日本のみならず世界が注目するのは、中国との関係である。バイデン氏はトランプ大統領が行った制裁関税には反対の立場だが、中国政府の香港や南シナ海などでの強圧的な行動には厳しい姿勢で臨む方針。米議会も対中政策には厳しさを求めている。中国側が対応を変えなければ急速な関係修復は難しいとみておくべきだろう。

一方でバイデン氏は地球温暖化対策の国際枠組みであるパリ協定への復帰を表明している。世界の温暖化対策の加速が期待される。

日本は早期に新政権との関係構築に努めてもらいたい。日米の同盟関係はどの政権になろうとも強固でなければならない。

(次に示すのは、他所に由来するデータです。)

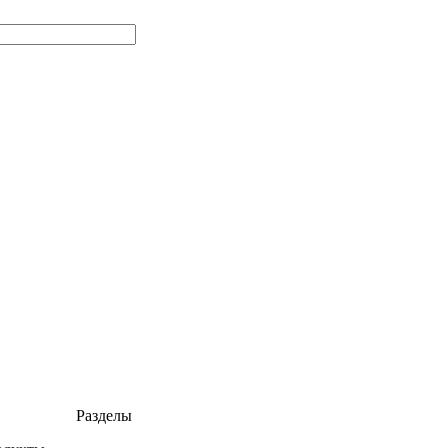
Разделы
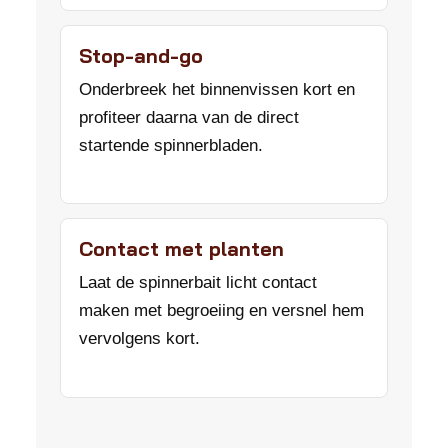
Stop-and-go
Onderbreek het binnenvissen kort en
profiteer daarna van de direct
startende spinnerbladen.
Contact met planten
Laat de spinnerbait licht contact
maken met begroeiing en versnel hem
vervolgens kort.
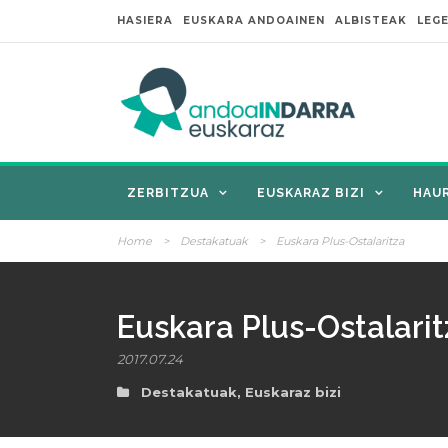
HASIERA
EUSKARA ANDOAINEN
ALBISTEAK
LEG
ZERBITZUA
EUSKARAZ BIZI
HAU
Home
>
Destakatuak
>
Euskara Plus-Ostalaritza
Euskara Plus-Ostalarit
2017.07.24
Destakatuak
,
Euskaraz bizi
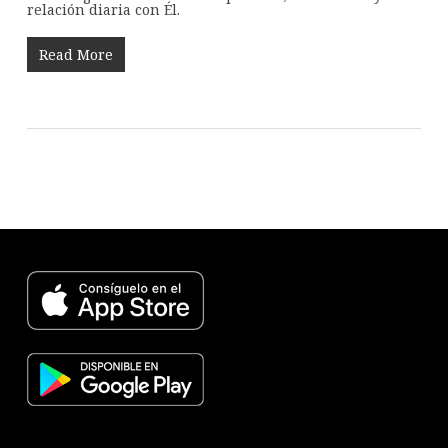
relación diaria con Él.
Read More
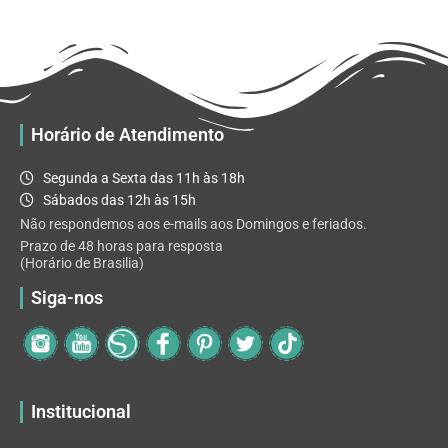
R$ 32.82
variantes.
As
opções
podem
ser
escolhidas
Horário de Atendimento
na
página
Segunda a Sexta das 11h às 18h
do
Sábados das 12h às 15h
produto
Não respondemos aos e-mails aos Domingos e feriados.
Prazo de 48 horas para resposta
(Horário de Brasilia)
Siga-nos
Institucional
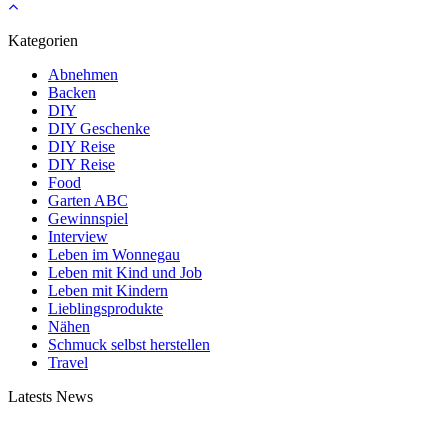
Kategorien
Abnehmen
Backen
DIY
DIY Geschenke
DIY Reise
DIY Reise
Food
Garten ABC
Gewinnspiel
Interview
Leben im Wonnegau
Leben mit Kind und Job
Leben mit Kindern
Lieblingsprodukte
Nähen
Schmuck selbst herstellen
Travel
Latests News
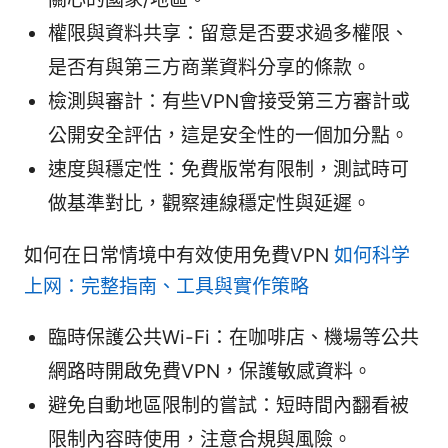
權限與資料共享：留意是否要求過多權限、
是否有與第三方商業資料分享的條款。
檢測與審計：有些VPN會接受第三方審計或
公開安全評估，這是安全性的一個加分點。
速度與穩定性：免費版常有限制，測試時可
做基準對比，觀察連線穩定性與延遲。
如何在日常情境中有效使用免費VPN
如何科学
上网：完整指南、工具與實作策略
臨時保護公共Wi-Fi：在咖啡店、機場等公共
網路時開啟免費VPN，保護敏感資料。
避免自動地區限制的嘗試：短時間內翻看被
限制內容時使用，注意合規與風險。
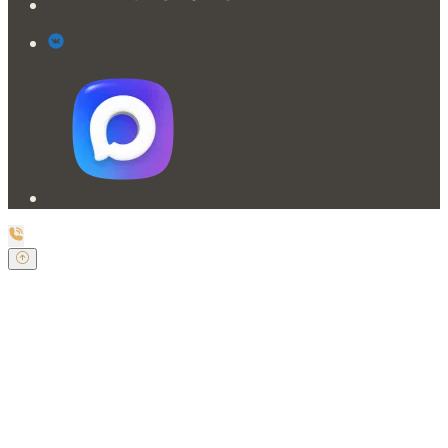
Заказать обратный звонок
Оставьте свои контактные данные и наш оператор
свяжется с Вами.
Имя:
*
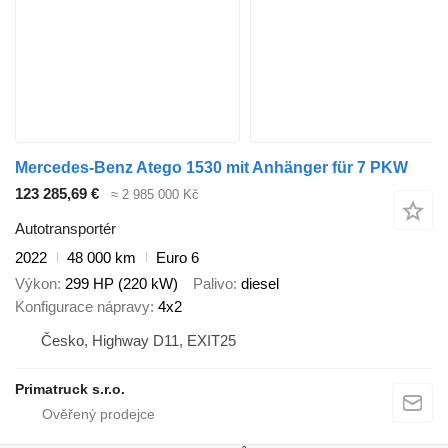
Mercedes-Benz Atego 1530 mit Anhänger für 7 PKW
123 285,69 €
≈ 2 985 000 Kč
Autotransportér
2022
48 000 km
Euro 6
Výkon
299 HP (220 kW)
Palivo
diesel
Konfigurace nápravy
4x2
Česko, Highway D11, EXIT25
Primatruck s.r.o.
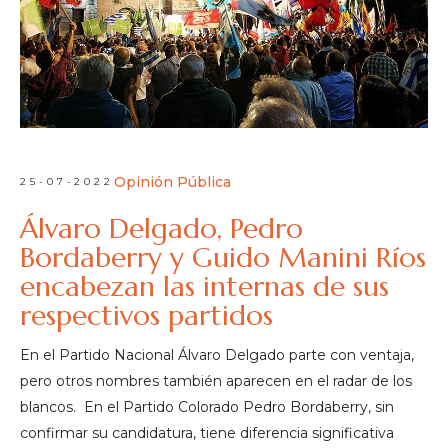
Opinión Pública
25-07-2022
Álvaro Delgado, Pedro
Bordaberry y Guido Manini Ríos
encabezan las internas de sus
respectivos partidos
En el Partido Nacional Álvaro Delgado parte con ventaja,
pero otros nombres también aparecen en el radar de los
blancos. En el Partido Colorado Pedro Bordaberry, sin
confirmar su candidatura, tiene diferencia significativa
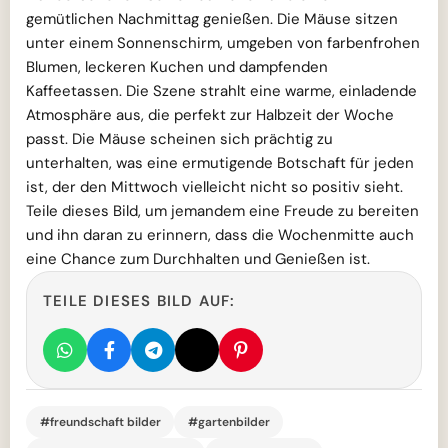
gemütlichen Nachmittag genießen. Die Mäuse sitzen
unter einem Sonnenschirm, umgeben von farbenfrohen
Blumen, leckeren Kuchen und dampfenden
Kaffeetassen. Die Szene strahlt eine warme, einladende
Atmosphäre aus, die perfekt zur Halbzeit der Woche
passt. Die Mäuse scheinen sich prächtig zu
unterhalten, was eine ermutigende Botschaft für jeden
ist, der den Mittwoch vielleicht nicht so positiv sieht.
Teile dieses Bild, um jemandem eine Freude zu bereiten
und ihn daran zu erinnern, dass die Wochenmitte auch
eine Chance zum Durchhalten und Genießen ist.
TEILE DIESES BILD AUF:
#freundschaft bilder
#gartenbilder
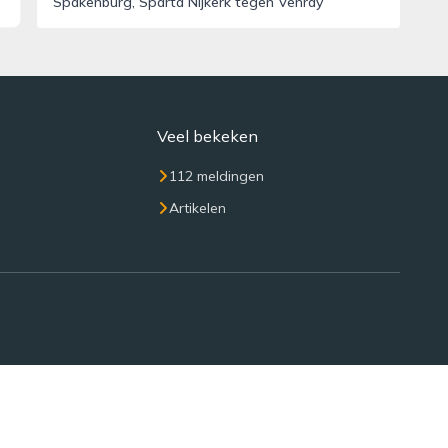
Spakenburg, Sparta Nijkerk tegen Venray
Veel bekeken
112 meldingen
Artikelen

その上で、トランプ政権で離脱した環太平洋連携協定(TPP)への参加を促し、自国第一主義が横行する世界経済を、融和と協調による共存体制へと導く第一歩とすべきだ。

米国の国力はかつてのような世界を圧倒するだけの力強さではなくなっている。日本や欧州、成長するアジア諸国などと連携する新たな世界秩序づくりが求められる。

バイデン氏が選挙戦で訴えた「Build Back Better(より良い再建を)」が、国内だけでなく世界にも及ぶことを期待したい。